The AT(N) classification was proposed for categorising individuals according to biomarkers. However, AT(N) profiles may vary depending on the markers chosen and the target population.
We stratified 177 individuals who participated in the Japanese Alzheimer's Disease Neuroimaging Initiative by AT(N) classification according to cerebrospinal fluid (CSF) biomarkers. We compared the frequency of AT(N) profiles between the classification using total tau and neurofilament light chain (NfL) as N markers (AT(N) and AT(N)). Baseline characteristics, and longitudinal biological and clinical changes were examined between AT(N) profiles.
We found that 9% of cognitively unimpaired subjects, 49% of subjects with mild cognitive impairment, and 61% of patients with Alzheimer's disease (AD) dementia had the biological AD profile (ie, A+T+) in the cohort.
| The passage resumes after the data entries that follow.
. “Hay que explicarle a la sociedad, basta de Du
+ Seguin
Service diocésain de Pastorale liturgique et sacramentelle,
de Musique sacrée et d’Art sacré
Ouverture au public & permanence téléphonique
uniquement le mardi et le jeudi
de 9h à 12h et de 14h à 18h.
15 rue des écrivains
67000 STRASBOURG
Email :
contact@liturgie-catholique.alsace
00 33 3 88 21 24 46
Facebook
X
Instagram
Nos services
The frequency of AT(N) profiles substantially differed between the AT(N) and AT(N) classifications. When we used t-tau as the N marker (AT(N)), those who had T- were more frequently assigned to (N)-, whereas those who had T+were more frequently assigned to (N)+ than when we used NfL as the N marker (AT(N)). During a follow-up, the AD continuum group progressed clinically and biologically compared with the normal biomarker group in both the AT(N) and AT(N) classifications. More frequent conversion to dementia was observed in the non-AD pathological change group in the AT(N) classification, but not in the AT(N) classification.
AT(N) and AT(N) in CSF may capture different aspects of neurodegeneration and provide a different prognostic value. The AT(N) classification aids in understanding the AD continuum biology in various populations.
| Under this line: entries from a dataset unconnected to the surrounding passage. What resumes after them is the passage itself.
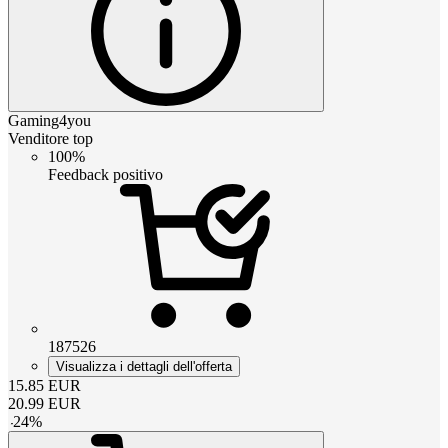
Gaming4you
Venditore top
100%
Feedback positivo
187526
Visualizza i dettagli dell'offerta
15.85
EUR
20.99
EUR
-
24
%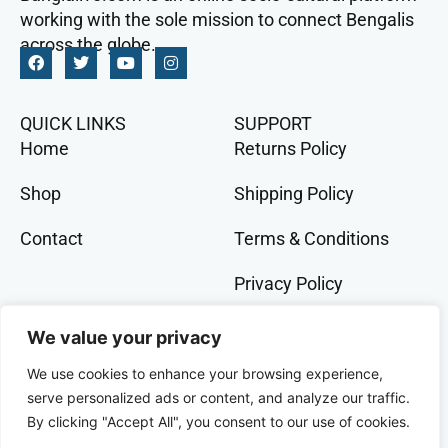
working with the sole mission to connect Bengalis
across the globe.
QUICK LINKS
SUPPORT
Home
Returns Policy
Shop
Shipping Policy
Contact
Terms & Conditions
Privacy Policy
GET IN TOCH
We value your privacy
+91 9073 228 386
We use cookies to enhance your browsing experience,
banglalivestore@gmail.com
serve personalized ads or content, and analyze our traffic.
By clicking "Accept All", you consent to our use of cookies.
9B, Wood Street, Kolkata, West Bengal, 700016,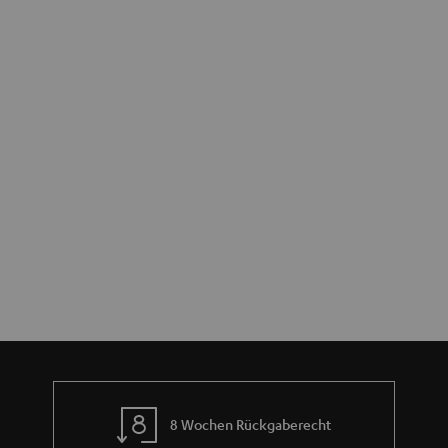
8 Wochen Rückgaberecht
AT(N)分类法旨在根据生物标志物对个体进行分类。然而,AT(N)特征可能因所选标志物和目标人群的不同而有所差异。
我们根据脑脊液(CSF)生物标志物,对参与日本阿尔茨海默病神经影像学倡议的177名个体进行了AT(N)分类分层。我们比较了使用总tau蛋白和神经丝轻链(NfL)作为N标志物的分类(AT(N)和AT(N))之间AT(N)特征的频率。对AT(N)特征之间的基线特征、纵向生物学和临床变化进行了检查。
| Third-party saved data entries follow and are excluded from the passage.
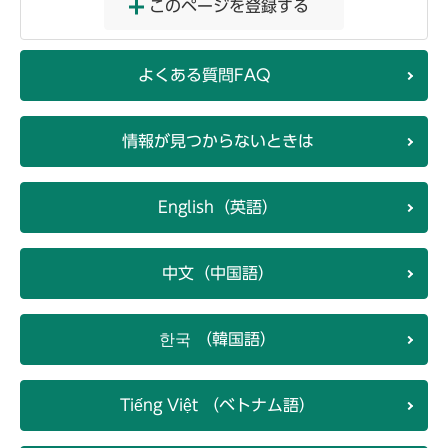
このページを登録する
よくある質問FAQ
情報が見つからないときは
English（英語）
中文（中国語）
한국 （韓国語）
Tiếng Việt （ベトナム語）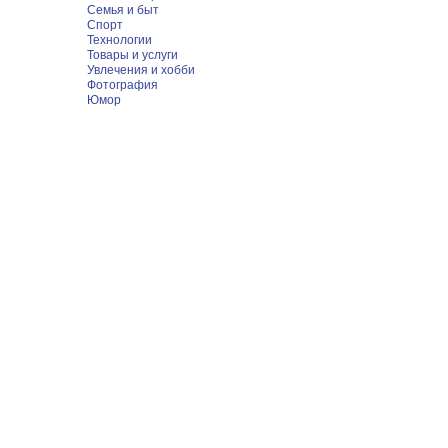
Семья и быт
Спорт
Технологии
Товары и услуги
Увлечения и хобби
Фотография
Юмор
我们发现,在该队列中,9%的认知未受损受试者、49%的轻度认知障碍受试者和61%的阿尔茨海默病(AD)痴呆患者具有生物学AD特征(即A+T+)。AT(N)和AT(N)分类之间的AT(N)特征频率存在显著差异。当我们使用t-tau作为N标志物(AT(N))时,与使用NfL作为N标志物(AT(N))相比,T-的个体更常被归类为(N)-,而T+的个体更常被归类为(N)+。在随访期间,在AT(N)和AT(N)分类中,AD连续体组在临床和生物学方面均比正常生物标志物组进展更快。在AT(N)分类的非AD病理变化组中观察到更频繁的痴呆转化,但在AT(N)分类中未观察到。
脑脊液中的AT(N)和AT(N)可能反映神经退行性变的不同方面,并提供不同的预后价值。AT(N)分类有助于理解不同人群中的AD连续体生物学。